Joćo Labrincha, Paula Seabra and Leire Buruberri discovered a new method to create a cement with zero toxicity based on industrial waste
There are about two million tons of industrial waste produced in Portugal annually and whose fate a group of researchers of CICECO (UA) want to turn into cement. The solution aims not only to end the environmental problem caused by landfills deposition of industrial waste, in which there a life span of tens of thousands of years, but also enhancing the its value as raw material.
Among the industrial waste whose researchers found a way to give a second life, are mostly inorganic, as the ash produced by cellulose industry, debris from quarries and toxic red sludge from aluminum plants. The achieved result is cement with zero toxicity and that meets as well market functionality standards.

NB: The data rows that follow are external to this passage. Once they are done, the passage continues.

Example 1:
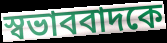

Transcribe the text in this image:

স্বভাববাদকে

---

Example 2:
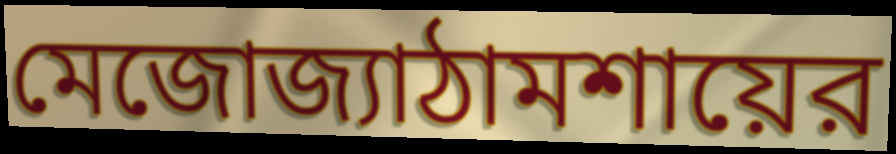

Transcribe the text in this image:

মেজোজ্যাঠামশায়ের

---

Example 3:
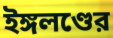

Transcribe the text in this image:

ইঙ্গলণ্ডের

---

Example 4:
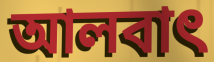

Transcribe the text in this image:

আলবাৎ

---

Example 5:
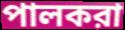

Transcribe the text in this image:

পালকরাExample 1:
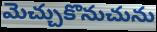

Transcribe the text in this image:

మెచ్చుకొనుచును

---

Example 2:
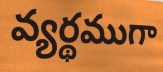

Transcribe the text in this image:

వ్యర్థముగా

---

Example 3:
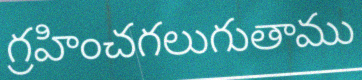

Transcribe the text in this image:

గ్రహించగలుగుతాము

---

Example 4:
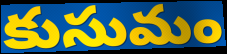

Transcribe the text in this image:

కుసుమం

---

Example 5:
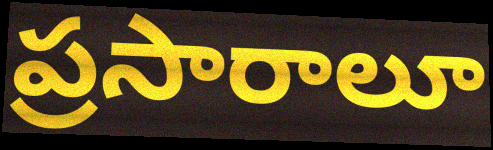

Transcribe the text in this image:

ప్రసారాలూ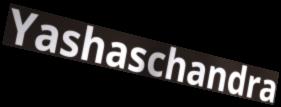
Yashaschandra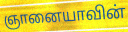
ஞானையாவின்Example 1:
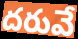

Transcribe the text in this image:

దరువే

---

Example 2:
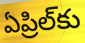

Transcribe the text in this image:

ఏప్రిల్‌కు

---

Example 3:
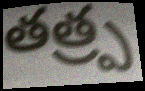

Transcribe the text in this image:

తత్ర్ప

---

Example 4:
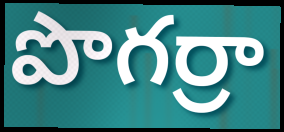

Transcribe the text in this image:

పొగర్రా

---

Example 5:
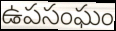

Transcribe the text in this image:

ఉపసంఘం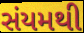
સંયમથી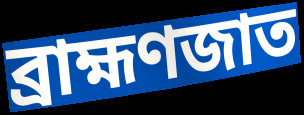
ব্রাহ্মণজাত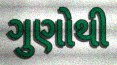
ગુણોથીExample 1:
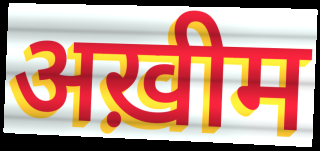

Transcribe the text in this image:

अख़ीम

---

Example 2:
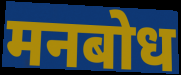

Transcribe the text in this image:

मनबोध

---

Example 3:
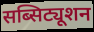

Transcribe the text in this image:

सब्सिट्यूशन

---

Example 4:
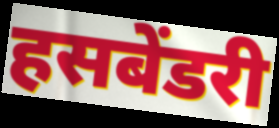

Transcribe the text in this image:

हसबेंडरी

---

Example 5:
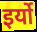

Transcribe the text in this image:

इर्योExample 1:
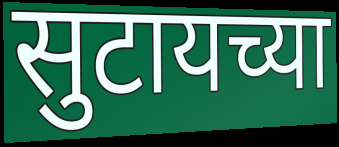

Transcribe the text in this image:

सुटायच्या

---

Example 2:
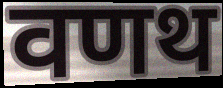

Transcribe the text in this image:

वणथ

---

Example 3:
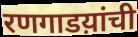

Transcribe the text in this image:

रणगाडय़ांची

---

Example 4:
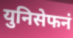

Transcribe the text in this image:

युनिसेफनं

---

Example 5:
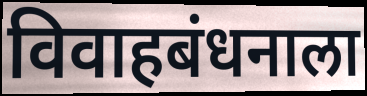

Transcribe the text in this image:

विवाहबंधनाला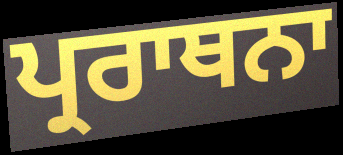
ਪ੍ਰਰਾਥਨਾ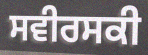
ਸਵੀਰਸਕੀ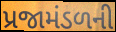
પ્રજામંડળની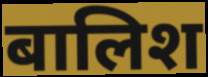
बालिशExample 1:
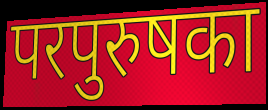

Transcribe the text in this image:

परपुरुषका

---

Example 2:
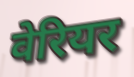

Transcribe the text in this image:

वेरियर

"The cement that we have achieved can be used as the existing ones," says João Labrincha. The researcher of the Department of Materials and Ceramic Engineering and CICECO, and research coordinator reveals that the work "replicated the Portland cement compositions, the common hydraulic binder" -the type of cement most used in construction because of its high resistance.
In parallel, and with the same ingredients, researchers João Labrincha, Paula Seabra and Leire Buruberri managed to also make a concrete "based on belite and tricalcium silicate which are constituents of Portland cement," and that is more ecofriendly "because it is baked at a lower temperature [1300 Celsius degrees instead of the 1450 from the ordinary Portland]. As such, this cement is even greener as "saves a considerable amount of energy in the manufacture and reduce carbon dioxide emissions".
The manufacturing process of cement based on industrial waste is very similar to the method already used by industry, but has some secrets and a difference. "The good ground mixture components based on clay and limestone was replaced by waste. This [mix] is then placed directly in an oven and generates, after calcination, a powder called clinker with hydraulic characteristics" says João Labrincha. "This means that it react [hardening] with water, generating solid structures," explains the researcher. As for the organic component, if present in the waste, says João Labrincha, "is completely burned in furnaces and can be transformed into thermal energy."
In a recently published study in the Journal of Hazardous Materials, an international journal in the environmental area, the CICECO team focused on the waste generated by pulp mills. João Labrincha remembers that just one of the Portuguese pulp manufactering business groups, produces over 150 tons of waste per year. This is just a small sample of the amount of industrial waste produced in the country that the team want to see literally climb the walls.